The second chapter is more philosophically-inclined, and seeks to construct the foundations for the authors’ metaphysics, one which is based on what they call ‘ontic structural realism’ (OSR). They contend that this OSR position is the best synthesis of several decades of reflection and argument in the philosophy of science on the debate between empiricists and scientific realists, and one which is based on Perciean verificationism. They define standard scientific realism in this chapter, identify arguments for it and against, and then defend a form of it (i.e. their own OSR). According to the OSR view, our best physical theories tell us only about structure – not entities – because there are no entities, as per se.

Chapters three and four make up the heart of the author’s constructive naturalistic metaphysics, and are characteristically dense reading, reading that should not be taken lightly. Chapter three asks which among possible unifying principles are motivated by advanced physical theory as it is now found. They claim that relational structure is ontologically subsistent and that individual objects are not (148). They also seek to show herein that OSR is directly motivated by the current physical theory, namely quantum theory and general relativity, which is a demonstration of their argument from chapter one that the input for philosophizing about science must come from science itself. Chapter four inquires as to how the general image of reality that is suggested by fundamental physics can be reconciled with the special sciences that have different theoretical structures and commitments. On the basis of their inquiries at the beginning of chapter four, they propose a relatively lush theory of ontology that they call ‘Rainforest Realism’ (RR). Based on chapters three and four, the authors contend that neither physics nor the special sciences should be based on an individualist metaphysics, but on a relational metaphysics instead.

Chapter five shows how their naturalistic metaphysics, composed of a combination of OSR and RR achieves consilience among various sciences regarding the interpretation of causal claims, the status of scientific laws, principles of classification, predictive and explanatory generalizations. It is in this chapter that their combined position of naturalistic metaphysics is entitled ‘Information-Theoretic Structural Realism’ (ITSR). The concluding chapter, number six, orients the authors’ metaphysics to work done by other philosophers, and consider traditional points of issue between realism and empiricism, noting that at times they side with realism, while at other times they side with empiricism, which explains why they regard their view as a kind of ‘neo-positivism’.
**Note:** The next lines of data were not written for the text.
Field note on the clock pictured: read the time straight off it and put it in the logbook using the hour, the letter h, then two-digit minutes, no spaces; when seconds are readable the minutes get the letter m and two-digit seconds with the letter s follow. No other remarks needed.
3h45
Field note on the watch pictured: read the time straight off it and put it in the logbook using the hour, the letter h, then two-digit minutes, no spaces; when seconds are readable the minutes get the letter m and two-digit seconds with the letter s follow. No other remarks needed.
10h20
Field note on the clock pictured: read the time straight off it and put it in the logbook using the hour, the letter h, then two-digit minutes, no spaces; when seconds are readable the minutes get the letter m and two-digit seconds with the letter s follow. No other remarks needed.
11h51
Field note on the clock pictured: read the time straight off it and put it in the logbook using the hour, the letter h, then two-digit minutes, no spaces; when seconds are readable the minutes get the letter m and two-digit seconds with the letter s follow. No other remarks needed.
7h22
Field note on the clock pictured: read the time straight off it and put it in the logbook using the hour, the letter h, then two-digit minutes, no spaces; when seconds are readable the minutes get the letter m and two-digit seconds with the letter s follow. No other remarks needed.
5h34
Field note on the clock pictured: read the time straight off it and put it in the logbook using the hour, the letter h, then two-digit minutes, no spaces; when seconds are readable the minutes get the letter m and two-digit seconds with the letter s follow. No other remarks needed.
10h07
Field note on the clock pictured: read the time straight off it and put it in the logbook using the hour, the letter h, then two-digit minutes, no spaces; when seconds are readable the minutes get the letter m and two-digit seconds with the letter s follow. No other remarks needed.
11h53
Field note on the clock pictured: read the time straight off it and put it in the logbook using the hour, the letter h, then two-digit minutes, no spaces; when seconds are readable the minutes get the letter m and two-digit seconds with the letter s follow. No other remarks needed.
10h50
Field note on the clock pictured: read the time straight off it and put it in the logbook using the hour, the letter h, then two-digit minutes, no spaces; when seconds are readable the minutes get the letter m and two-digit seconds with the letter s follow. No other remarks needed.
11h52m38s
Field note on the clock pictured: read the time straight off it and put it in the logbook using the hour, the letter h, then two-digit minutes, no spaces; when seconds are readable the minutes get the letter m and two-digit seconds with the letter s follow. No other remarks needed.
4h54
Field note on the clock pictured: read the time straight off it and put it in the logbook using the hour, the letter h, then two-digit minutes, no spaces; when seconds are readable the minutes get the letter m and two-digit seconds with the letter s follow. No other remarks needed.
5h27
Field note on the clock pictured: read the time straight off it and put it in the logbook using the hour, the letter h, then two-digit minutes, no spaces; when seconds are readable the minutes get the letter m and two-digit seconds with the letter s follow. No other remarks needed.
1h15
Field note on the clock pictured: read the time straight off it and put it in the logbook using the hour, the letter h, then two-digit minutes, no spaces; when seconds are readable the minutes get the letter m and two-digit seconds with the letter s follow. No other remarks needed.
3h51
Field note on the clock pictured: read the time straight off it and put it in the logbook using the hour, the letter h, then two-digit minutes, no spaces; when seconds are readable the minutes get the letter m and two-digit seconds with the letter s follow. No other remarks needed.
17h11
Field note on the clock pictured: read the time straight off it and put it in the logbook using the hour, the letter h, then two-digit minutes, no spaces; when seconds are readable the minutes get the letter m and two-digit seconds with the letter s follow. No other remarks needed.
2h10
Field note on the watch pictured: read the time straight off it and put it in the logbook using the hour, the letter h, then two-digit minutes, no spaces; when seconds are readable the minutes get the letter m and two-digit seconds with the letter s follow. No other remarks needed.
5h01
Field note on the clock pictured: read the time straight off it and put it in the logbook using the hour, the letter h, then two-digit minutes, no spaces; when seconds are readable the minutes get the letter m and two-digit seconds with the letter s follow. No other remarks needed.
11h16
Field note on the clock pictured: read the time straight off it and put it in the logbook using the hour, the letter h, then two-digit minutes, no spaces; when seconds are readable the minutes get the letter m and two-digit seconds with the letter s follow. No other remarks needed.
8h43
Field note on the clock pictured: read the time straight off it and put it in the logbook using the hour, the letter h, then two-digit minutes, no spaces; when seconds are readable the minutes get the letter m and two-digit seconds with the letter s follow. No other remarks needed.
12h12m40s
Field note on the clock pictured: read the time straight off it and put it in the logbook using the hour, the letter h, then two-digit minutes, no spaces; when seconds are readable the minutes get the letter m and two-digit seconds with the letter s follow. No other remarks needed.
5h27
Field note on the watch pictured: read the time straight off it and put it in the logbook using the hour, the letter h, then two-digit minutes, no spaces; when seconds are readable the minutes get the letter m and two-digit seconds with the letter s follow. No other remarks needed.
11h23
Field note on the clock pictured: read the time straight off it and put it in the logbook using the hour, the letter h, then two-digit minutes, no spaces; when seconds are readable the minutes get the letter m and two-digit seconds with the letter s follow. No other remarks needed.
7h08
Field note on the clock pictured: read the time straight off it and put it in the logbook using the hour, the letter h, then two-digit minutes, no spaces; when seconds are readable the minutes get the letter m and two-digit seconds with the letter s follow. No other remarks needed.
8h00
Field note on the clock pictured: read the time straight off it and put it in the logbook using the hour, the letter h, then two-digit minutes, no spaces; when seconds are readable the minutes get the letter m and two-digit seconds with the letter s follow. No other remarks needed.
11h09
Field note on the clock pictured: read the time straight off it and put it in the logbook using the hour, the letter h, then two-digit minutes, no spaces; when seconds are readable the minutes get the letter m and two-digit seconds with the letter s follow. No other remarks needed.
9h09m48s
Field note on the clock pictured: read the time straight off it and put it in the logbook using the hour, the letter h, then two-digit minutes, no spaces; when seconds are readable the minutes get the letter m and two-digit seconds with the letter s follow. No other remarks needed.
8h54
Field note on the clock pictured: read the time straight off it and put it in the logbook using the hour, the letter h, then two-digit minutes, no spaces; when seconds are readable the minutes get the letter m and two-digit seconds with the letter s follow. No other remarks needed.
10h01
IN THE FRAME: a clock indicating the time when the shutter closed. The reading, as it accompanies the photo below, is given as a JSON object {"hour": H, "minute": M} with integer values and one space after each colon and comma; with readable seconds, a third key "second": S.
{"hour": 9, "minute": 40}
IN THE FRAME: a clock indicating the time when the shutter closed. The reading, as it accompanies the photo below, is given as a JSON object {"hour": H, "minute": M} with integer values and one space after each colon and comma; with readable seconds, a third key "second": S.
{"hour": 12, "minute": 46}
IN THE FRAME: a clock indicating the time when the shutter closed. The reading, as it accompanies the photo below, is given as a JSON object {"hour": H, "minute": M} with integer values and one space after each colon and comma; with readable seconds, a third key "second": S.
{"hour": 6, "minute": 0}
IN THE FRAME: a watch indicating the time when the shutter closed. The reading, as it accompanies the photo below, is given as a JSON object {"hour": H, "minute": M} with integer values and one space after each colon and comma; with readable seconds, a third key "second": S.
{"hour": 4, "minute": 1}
In sum, taking science metaphysically seriously, Ladyman and Ross argue, means that one must abandon the picture of the world as composed of self-subsistent individual objects, as well as the paradigm of causation as the collision of such objects. The consequences of the author’s metaphysical theory for central issues in the philosophy of science are explored, including the implications for the realism vs. empiricism debate, the role of causation in scientific explanations, the nature of causation and laws, the status of abstract and virtual objects, and the objective reality of natural kinds. The single most important point of the two authors within this text seems to be that taking the conventional philosophical model of an individual as being equivalent to the model of an existent mistakes practical convenience for metaphysical generalization. To those readers who have sympathies with Peirce’s verificationism and realism in general, this book will be well received; but for those who are anti-realists or pure empiricists, many things contained herein would proverbially inflame you. Nevertheless, I recommend it without hesitation.

Bradford McCall, Regent University, Virginia Beach, VA.